PDF Statistics Download

  • Author: Frederick L. Coolidge
  • Publisher: SAGE Publications
  • ISBN: 1506368417
  • Category : Psychology
  • Languages : en
  • Pages : 571

The Fourth Edition of Statistics: A Gentle Introduction shows students that an introductory statistics class doesn’t need to be difficult or dull. This text minimizes students’ anxieties about math by explaining the concepts of statistics in plain language first, before addressing the math. Each formula within the text has a step-by-step example to demonstrate the calculation so students can follow along. Only those formulas that are important for final calculations are included in the text so students can focus on the concepts, not the numbers. A wealth of real-world examples and applications gives a context for statistics in the real world and how it helps us solve problems and make informed choices. New to the Fourth Edition are sections on working with big data, new coverage of alternative non-parametric tests, beta coefficients, and the "nocebo effect," discussions of p values in the context of research, an expanded discussion of confidence intervals, and more exercises and homework options under the new feature "Test Yourself." Included with this title: The password-protected Instructor Resource Site (formally known as SAGE Edge) offers access to all text-specific resources, including a test bank and editable, chapter-specific PowerPoint® slides.


A Gentle Introduction to Optimization

A Gentle Introduction to Optimization

PDF A Gentle Introduction to Optimization Download

  • Author: B. Guenin
  • Publisher: Cambridge University Press
  • ISBN: 1139992996
  • Category : Mathematics
  • Languages : en
  • Pages : 283

Optimization is an essential technique for solving problems in areas as diverse as accounting, computer science and engineering.
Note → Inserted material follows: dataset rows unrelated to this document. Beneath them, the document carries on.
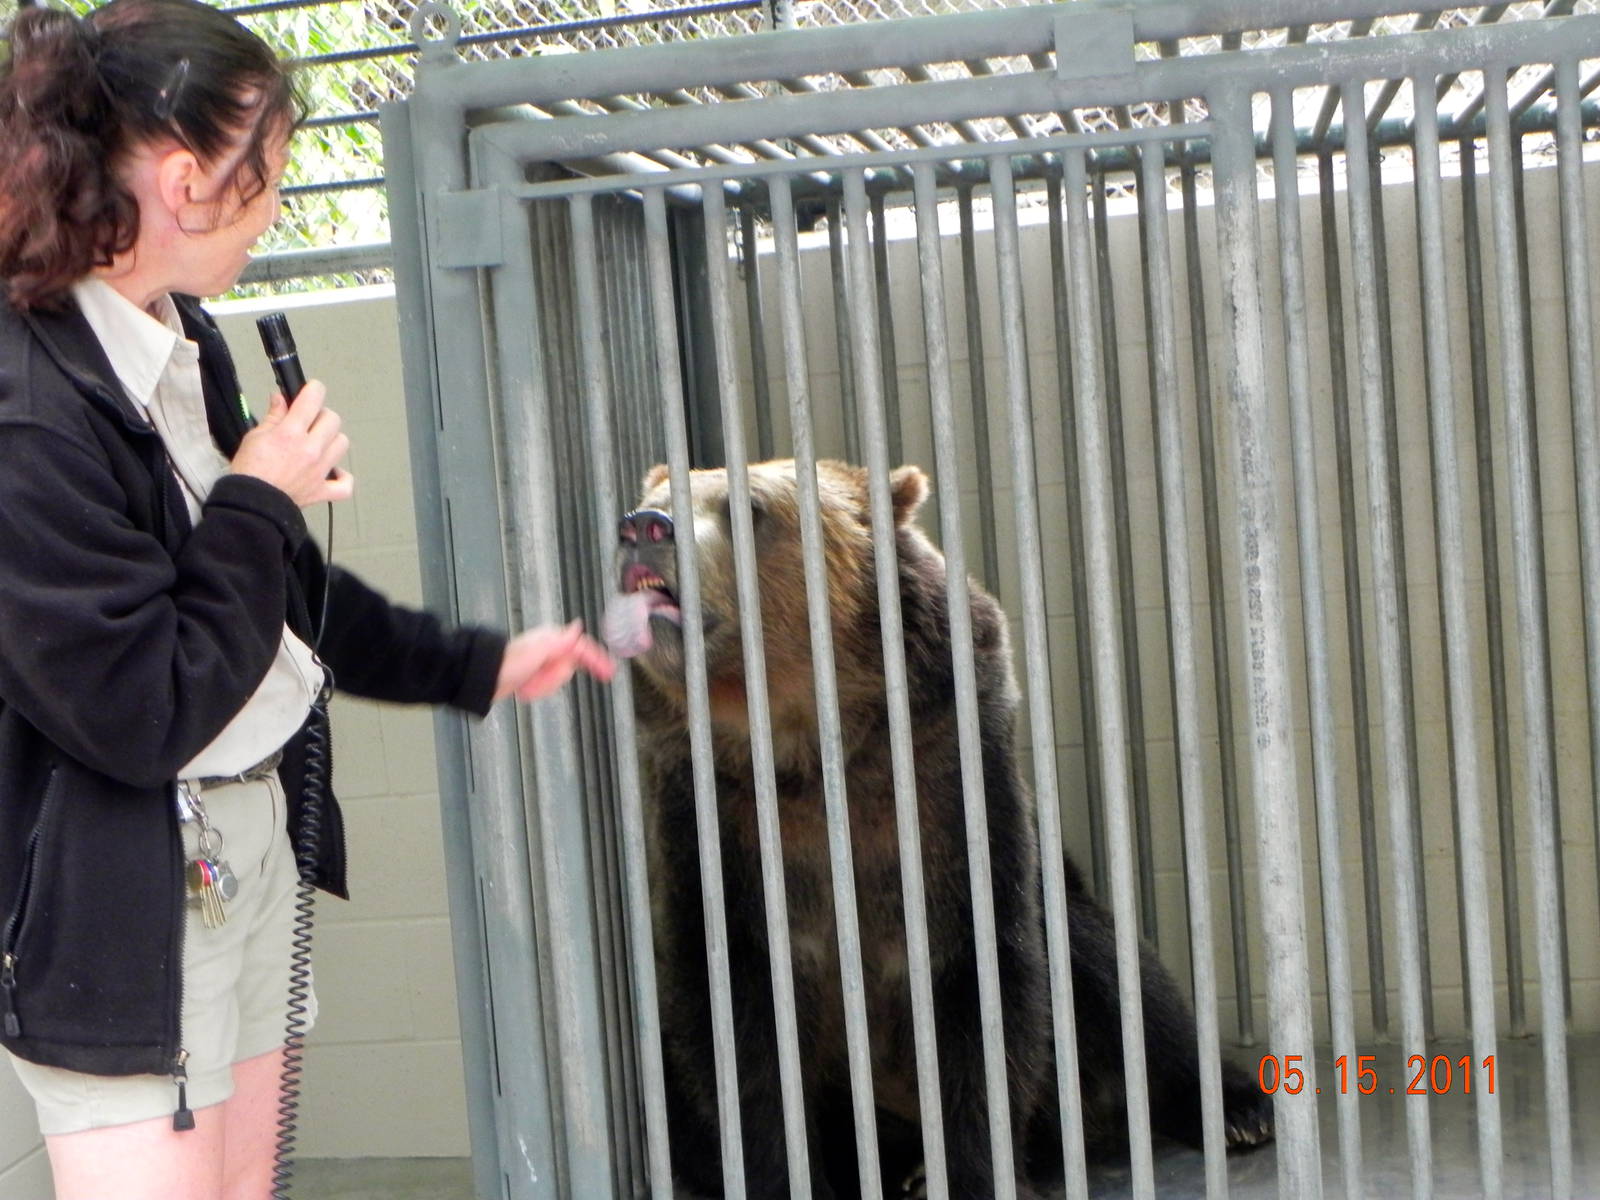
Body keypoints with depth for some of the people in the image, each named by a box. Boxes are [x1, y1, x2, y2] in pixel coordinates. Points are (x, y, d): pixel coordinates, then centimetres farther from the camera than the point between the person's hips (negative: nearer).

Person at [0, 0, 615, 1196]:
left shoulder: (181, 340, 5)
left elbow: (285, 590, 17)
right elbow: (143, 714, -22)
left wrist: (477, 666, 20)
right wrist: (262, 503, -13)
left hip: (251, 836, 9)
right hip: (121, 900, -9)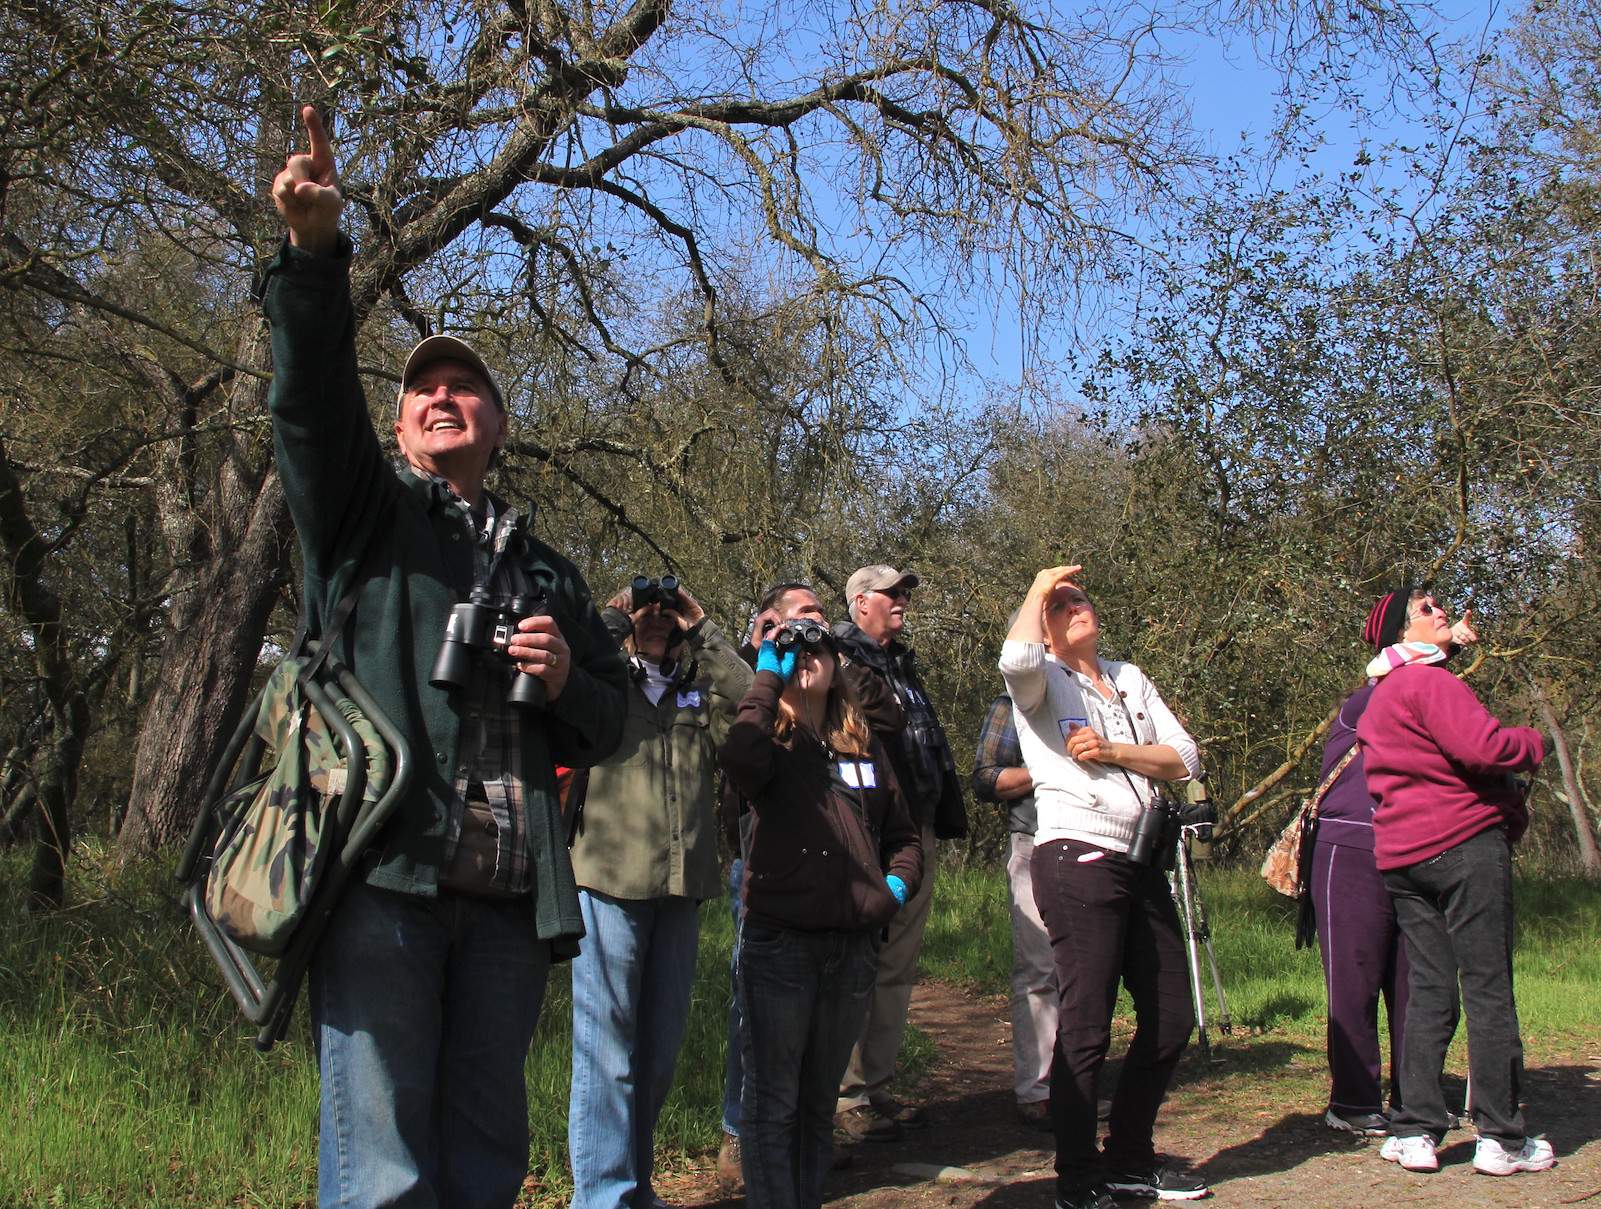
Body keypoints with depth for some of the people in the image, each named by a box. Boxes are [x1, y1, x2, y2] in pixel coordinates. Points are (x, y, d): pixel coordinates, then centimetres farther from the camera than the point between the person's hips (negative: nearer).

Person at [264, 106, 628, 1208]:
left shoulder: (545, 571, 24)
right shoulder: (365, 515, 14)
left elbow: (609, 726, 25)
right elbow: (313, 396, -6)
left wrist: (567, 682, 2)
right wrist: (315, 248, -21)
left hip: (509, 898, 4)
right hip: (384, 874, -4)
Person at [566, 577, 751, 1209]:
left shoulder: (698, 689, 17)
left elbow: (750, 695, 0)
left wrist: (702, 630, 5)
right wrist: (612, 621, -3)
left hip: (682, 884, 5)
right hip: (611, 879, -5)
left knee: (660, 1046, 13)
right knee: (608, 1049, -5)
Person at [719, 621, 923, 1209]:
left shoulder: (865, 747, 15)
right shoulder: (771, 740, 0)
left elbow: (902, 833, 23)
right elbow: (740, 758, -26)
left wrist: (896, 884, 3)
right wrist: (769, 672, -15)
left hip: (852, 945, 5)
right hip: (779, 940, -5)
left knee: (818, 1101, 16)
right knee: (773, 1104, -2)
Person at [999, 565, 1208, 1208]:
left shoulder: (1131, 679, 17)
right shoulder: (1043, 680, -1)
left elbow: (1185, 757, 7)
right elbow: (1016, 657, -28)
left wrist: (1112, 751, -9)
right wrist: (1037, 588, -10)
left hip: (1141, 861, 7)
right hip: (1077, 859, -7)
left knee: (1171, 1019, 11)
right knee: (1086, 1024, -6)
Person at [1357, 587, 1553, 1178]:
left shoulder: (1380, 697, 21)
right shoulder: (1430, 682, -10)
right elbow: (1482, 747, -23)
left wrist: (1510, 803, 18)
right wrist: (1533, 743, -3)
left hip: (1403, 855, 8)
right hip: (1466, 842, -8)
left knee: (1427, 991, 8)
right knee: (1488, 989, -3)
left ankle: (1415, 1131, 5)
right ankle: (1501, 1137, 1)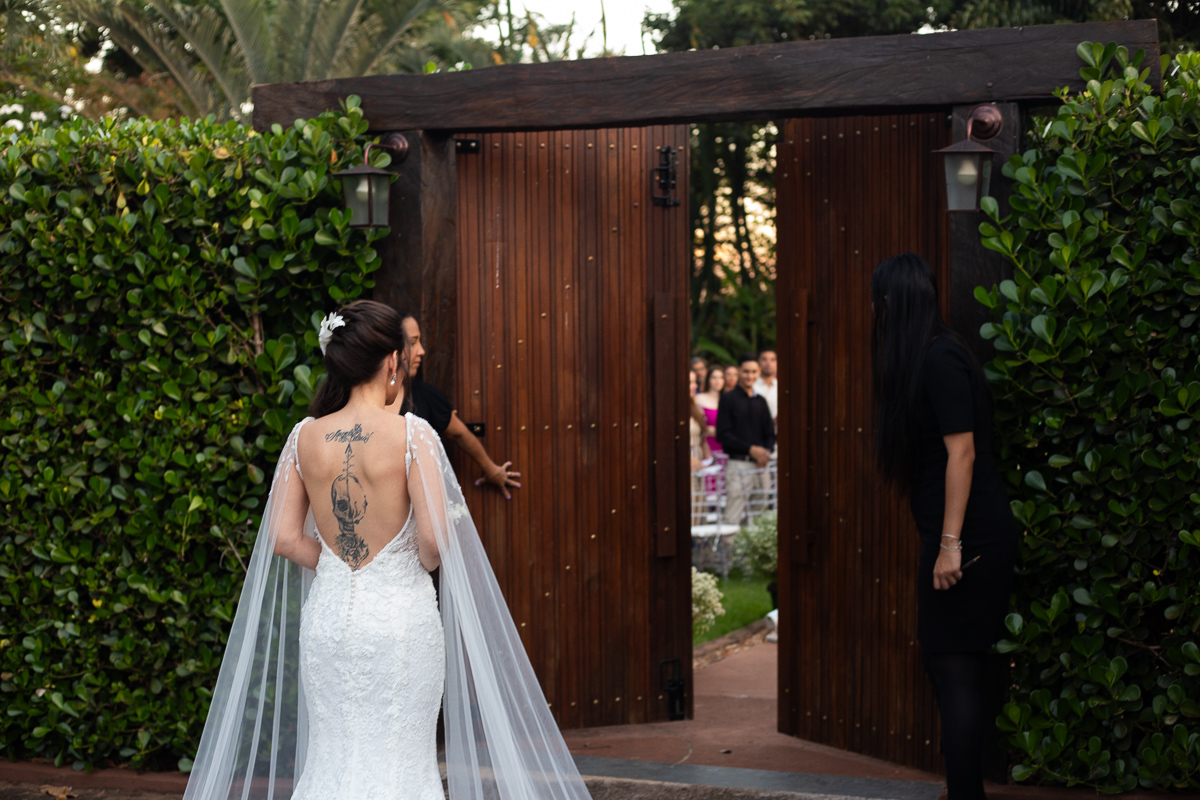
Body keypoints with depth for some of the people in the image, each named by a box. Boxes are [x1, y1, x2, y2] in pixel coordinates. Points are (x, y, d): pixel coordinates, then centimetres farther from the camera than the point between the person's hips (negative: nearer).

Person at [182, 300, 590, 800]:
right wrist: (422, 565, 5)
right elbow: (435, 538, -16)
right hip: (401, 618, -4)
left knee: (332, 759, 13)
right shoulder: (412, 434, -13)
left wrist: (337, 567, 11)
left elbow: (283, 538, -1)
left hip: (328, 614, 4)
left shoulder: (304, 437, -1)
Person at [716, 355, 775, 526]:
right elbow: (723, 434, -7)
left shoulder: (760, 401, 17)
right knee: (732, 517, -13)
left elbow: (770, 433, 19)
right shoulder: (729, 399, 0)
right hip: (738, 464, -5)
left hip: (760, 465, 6)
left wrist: (766, 452, -2)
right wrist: (751, 449, -13)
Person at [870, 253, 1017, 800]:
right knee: (967, 666, 13)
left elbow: (963, 452, -18)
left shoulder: (940, 358, -13)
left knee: (954, 668, -8)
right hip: (978, 535, 9)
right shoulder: (932, 356, 15)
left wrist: (950, 544, -20)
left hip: (967, 535, -9)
Assuming only basic linear algebra and with a clear focus on the fundamental concepts, this textbook is the perfect starting point for first- and second-year undergraduate students from a wide range of backgrounds and with varying levels of ability. Modern, real-world examples motivate the theory throughout. The authors keep the text as concise and focused as possible, with more advanced material treated separately or in starred exercises. Chapters are self-contained so that instructors and students can adapt the material to suit their own needs and a wide selection of over 140 exercises gives readers the opportunity to try out the skills they gain in each section. Solutions are available for instructors. The book also provides suggestions for further reading to help students take the next step to more advanced material.


A Survivor's Guide to R

A Survivor's Guide to R

PDF A Survivor's Guide to R Download

  • Author: Kurt Taylor Gaubatz
  • Publisher: SAGE Publications
  • ISBN: 1483346889
  • Category : Social Science
  • Languages : en
  • Pages : 489

Focusing on developing practical R skills rather than teaching pure statistics, Dr. Kurt Taylor Gaubatz’s A Survivor’s Guide to R provides a gentle yet thorough introduction to R. The book is structured around critical R tasks, and focuses on applied knowledge, rather than abstract concepts. Gaubatz’s easy-to-read approach helps students with little or no background in statistics or programming to develop real-world R skills through straightforward coverage of R objects and functions. Focusing on real-world data, the challenges of dataset construction, and the use of R’s powerful graphing tools, the guide is written in an accessible, sympathetic, even humorous style that ensures students acquire functional R skills they can use in their own projects and carry into their work beyond the classroom.